Signe de l'urgence de la situation, les Chefs d'Etat saoudien et égyptien ont tenu une réunion imprévue dans l'avion du premier, stationnée sur le tarmac de l'aéroport du Caire

 

Lorsque l’insurrection aura étendu son emprise sur la totalité du pays sunnite, trois questions vont se poser :

1. que deviendra Bagdad? Ses faubourgs et notamment Fallouja sont sous le contrôle de l’insurrection sunnite depuis quelques mois.

2. les affrontements entre factions sunnites (groupes armés, EIIL, groupes islamistes non affiliés à Al-Qaida ni à l’EIIL, tribus) aboutiront-ils à un commandement unifié du pays sunite, sous la houlette d’un groupe non jihadiste? Si oui, c’est le moins mauvais scénario. Sinon, si le leadership est assuré par l’EIIL, c’est la voie ouverte à tous les dangers pour la région :

            a. les tribus, on l’a déjà vu par le passé, sont très sensibles à l’argent. Elles seront vraisemblablement mobilisées par l’Arabie saoudite pour contrer l’EIIL. La question est de savoir si cela sera suffisant.

            b. l’islam radical, jihadiste, se positionne plus que jamais comme étant une voie révolutionnaire et anti impérialiste. Cela lui attire, malgré sa cruauté, quelques sympathies un peu partout sur la planète. L’EIIL en particulier a le vent en poupe, surtout depuis le 9 juin. Même Raghd, la célèbre fille aînée de Saddam, leur trouve toutes les vertus comme on peut le voir sur son compte twitter. L’EIIL recrutera plus facilement et mobilisera plus facilement qu’avant.

3. La proclamation de la Khilafa, du califat islamique. Il faut s’y attendre. L’EIIL le fera. La seule question est de savoir quand et où. A Bagdad ou Mossoul? 

Le scénario le moins défavorable à la population et à la région est donc l’instauration d’une sorte d’agglomérat sunnite, plus ou moins cimenté par le puissant voisin saoudien, qui va donner corps à la partition et qui commencera une reconstruction du territoire qu’il va administrer, tout en étant hostile à la fois à l’Iran et aux territoires chiites irakiens.

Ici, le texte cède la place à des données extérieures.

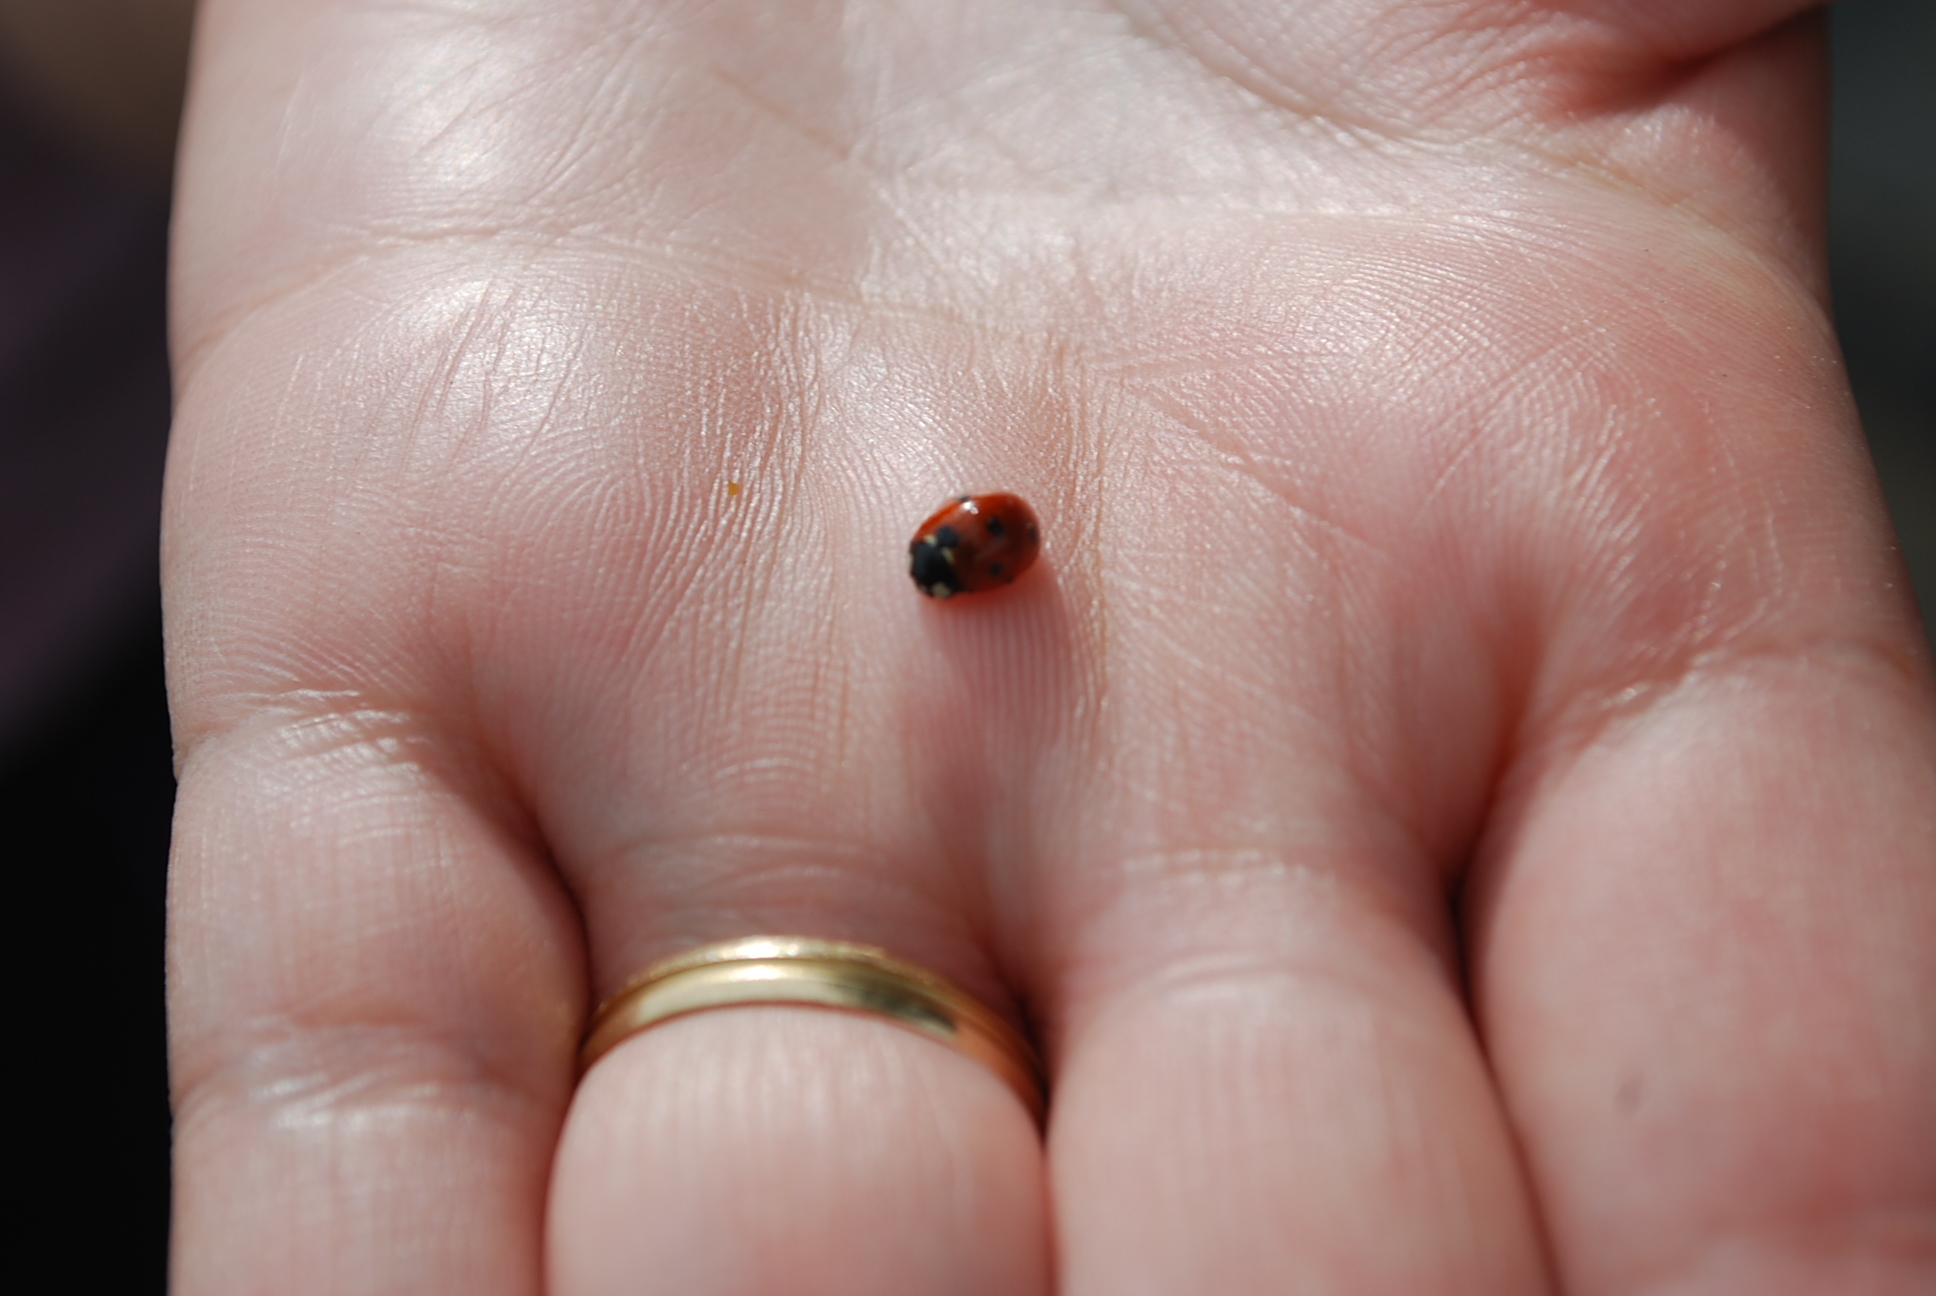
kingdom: Animalia
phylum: Arthropoda
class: Insecta
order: Coleoptera
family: Coccinellidae
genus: Coccinella
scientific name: Coccinella septempunctata
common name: Sevenspotted lady beetle
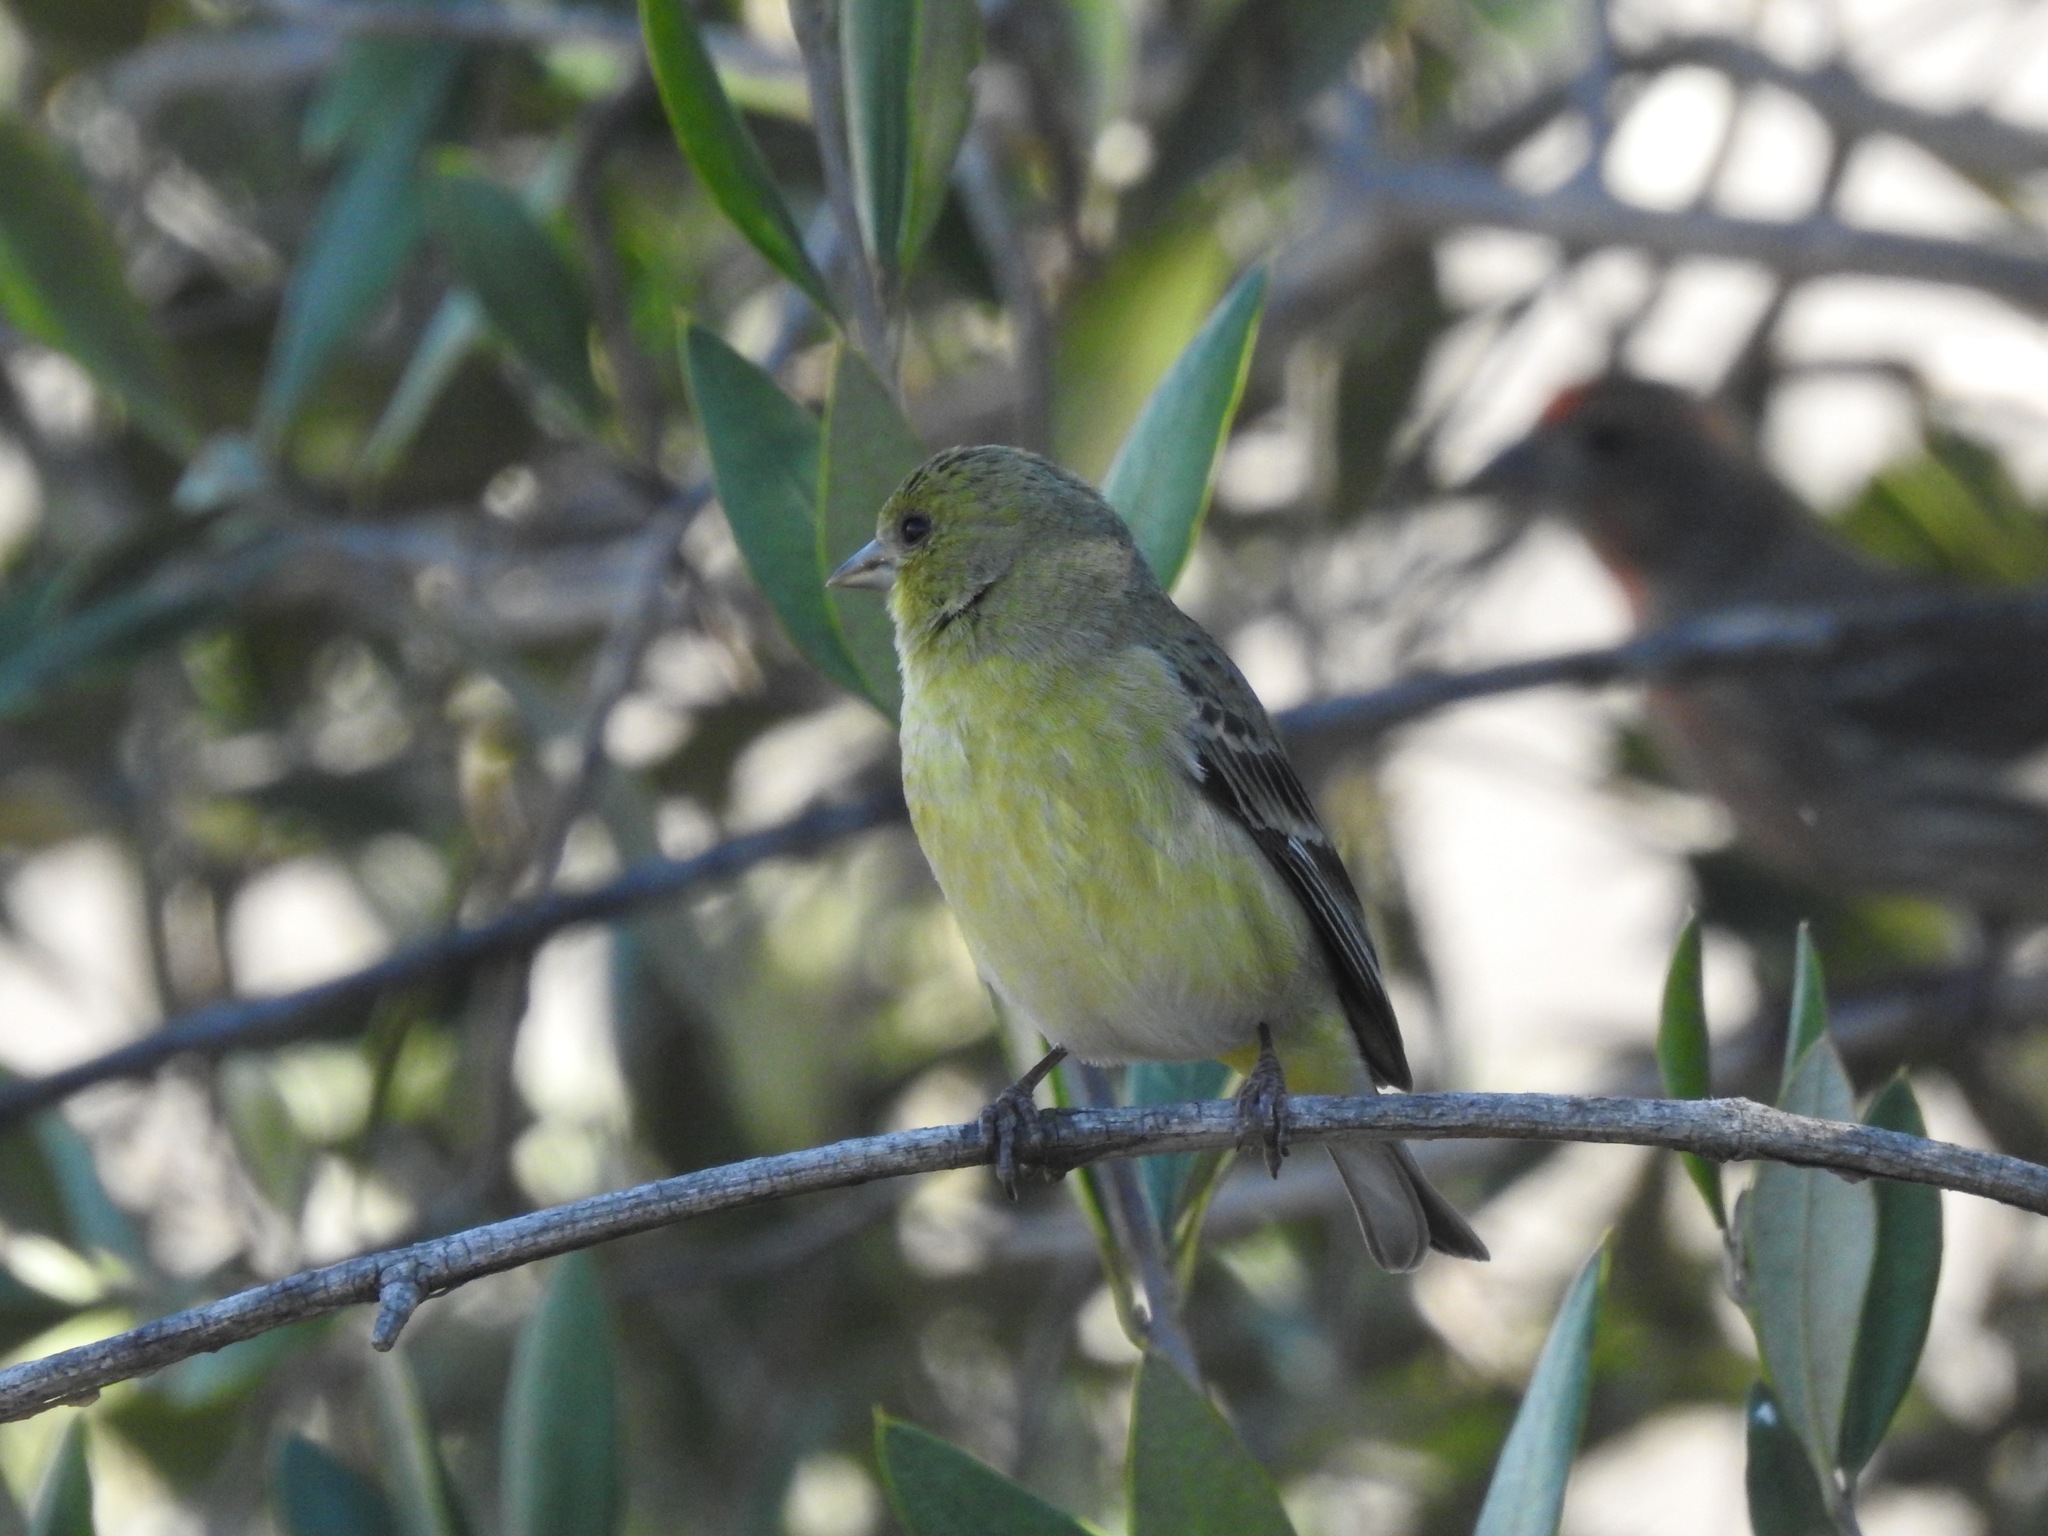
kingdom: Animalia
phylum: Chordata
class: Aves
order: Passeriformes
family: Fringillidae
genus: Spinus
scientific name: Spinus psaltria
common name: Lesser goldfinch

Le scénario du pire est une victoire de l’EIIL qui créera donc un Etat islamique de califat, sur le pays sunnite irakien et syrien, avant de s’attaquer au Liban et à la Jordanie. Ce serait pire qu’un Etat taliban, la cruauté des soldats et dirigeants de l’EIIL semblant sans limite. Le danger culminera lorsque les Lieux saints de l’Islam, la Mecque et Médine, seront à leur tour menacés par l’EIIL.

Dans les pays du Maghreb, l’appel de l’EIIL deviendra plus audible et plus puissant que jamais. La tentation d’un “EIIL“ du Maghreb et du Sahel est déjà perceptible sur des forums jihadistes. La stabilisation de la Libye avec la reconstruction de l’Etat et de l’armée devient un impératif stratégique.

Et la gestion du champ religieux? Cette tragique évolution des pays arabo-musulmans montre toute la puissance du modèle marocain.